Medidas do governo Lula acabam com modelo desenvolvido por FHC

"Pacote" prevê auditoria no Incra e nova reforma agrária

EDUARDO SCOLESE
DA AGÊNCIA FOLHA

O modelo de reforma agrária tocado pelo governo Fernando Henrique Cardoso (1995-2002) está com os dias contados. Isso porque o Ministério do Desenvolvimento Agrário já tem em mãos um pacote de medidas que promoverá uma verdadeira reviravolta no setor.
Drásticas, as mudanças elaboradas pelo governo Luiz Inácio Lula da Silva e que serão anunciadas a partir desta semana vão desde a mudança dos conceitos para "assentado" e "assentamento" até a criação de um novo Plano Nacional de Reforma Agrária.
Além disso, segundo a Agência Folha apurou, o Planalto acabará com a inscrição via Correios dos sem-terra interessados nos programas de reforma agrária e ainda promoverá uma extensa auditoria no Incra (Instituto de Colonização e Reforma Agrária) a fim de reestruturar o órgão.
Outro ponto é também político. O ministério fará uma ampla auditoria no campo, possivelmente em convênio com a Unicamp (Universidade Estadual de Campinas), para evitar que o PSDB continue a propagandear o "assentamento de mais de 600 mil famílias" na era FHC. A própria Folha já indicou, no ano passado, que tais números foram inflados.
"Primeiro, vamos expor a realidade que dê conta de um diagnóstico da situação, que oriente a nossa política [de metas]. E, segundo, é dever do governo e um direito da sociedade ter uma informação correta [do número de assentados]", declarou o ministro Miguel Rossetto à Agência Folha.
Já é conhecida também a intenção do governo federal de alterar o texto da medida provisória editada por FHC que criminaliza as invasões de terra.

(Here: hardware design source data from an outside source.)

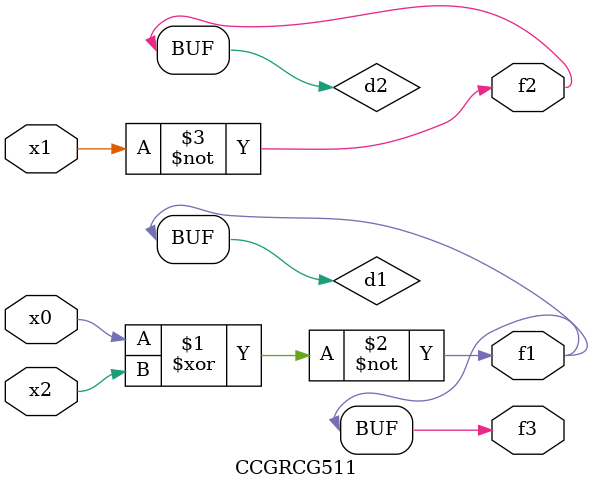
<source format=v>
module CCGRCG511(
	input x0, x1, x2,
	output f1, f2, f3
);

	wire d1, d2, d3;

	xnor (d1, x0, x2);
	nand (d2, x1);
	nor (d3, x1, x2);
	assign f1 = d1;
	assign f2 = d2;
	assign f3 = d1;
endmodule

</source>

A Procuradoria Jurídica do Incra já enviou ao ministro Rossetto uma nova versão da MP, que abrandará as punições aos sem-terra.
A MP proíbe por dois anos as avaliações e vistorias em terras invadidas, exclui do programa de reforma agrária os camponeses que participarem de invasões e suspende todos os processos em tramitação durante as invasões.
Três semanas atrás, o governo já havia anunciado a extinção do Banco da Terra, principal programa de crédito fundiário dos tucanos, e retirado da página do ministério na internet os nomes de 25 trabalhadores rurais excluídos dos programas de reforma agrária por terem participado de invasões de terra.
A proposta mais audaciosa dos petistas é a criação de um novo Plano Nacional de Reforma Agrária, a ser lançado oficialmente em 25 de julho próximo, dia do Trabalhador Rural.
O objetivo do ministério é criar, ouvindo ruralistas e sem-terra, uma perspectiva de mexer na estrutura agrária do país, deixando de lado a priorização de políticas assistencialistas.
O PT avalia que a política de assentamentos, como é hoje, é assistencialista, na medida em que, depois de dar crédito e terra, deixa o agricultor à própria sorte.
A elaboração do novo plano está sob a responsabilidade do Incra, que já coordena discussões a respeito entre setores da sociedade e dentro do próprio governo.

Novos conceitos
Uma das primeiras medidas a ser anunciadas será a revogação de uma portaria criada em abril do ano passado na qual terrenos baldios são considerados "assentamentos" e trabalhadores rurais que nem sequer chegaram às terras, "assentados".
Os novos conceitos serão formulados com base no Estatuto da Terra (1964). "É um conceito limitado que não responde a uma visão democrática e modernizadora da reforma agrária do campo (...) A idéia de famílias assentadas deve estar inserida em um processo de organização produtiva, dispondo de um padrão de oferta de serviços públicos, água, assistência técnica, estradas, casa", afirmou Rossetto.
Outra prioridade será traçar um diagnóstico da estrutura do Incra por meio de uma auditoria a ser realizada pela Controladoria Geral da União. Atualmente o órgão conta com cerca de 5.500 servidores, sendo 40% deles em fase próxima à aposentadoria.
A demanda atual exige a contratação imediata de pelo menos outros 3.000 funcionários. Em meados dos anos 80, época dos projetos de colonização nas regiões Norte e Centro-Oeste, o Incra tinha cerca de 9.000 funcionários na ativa.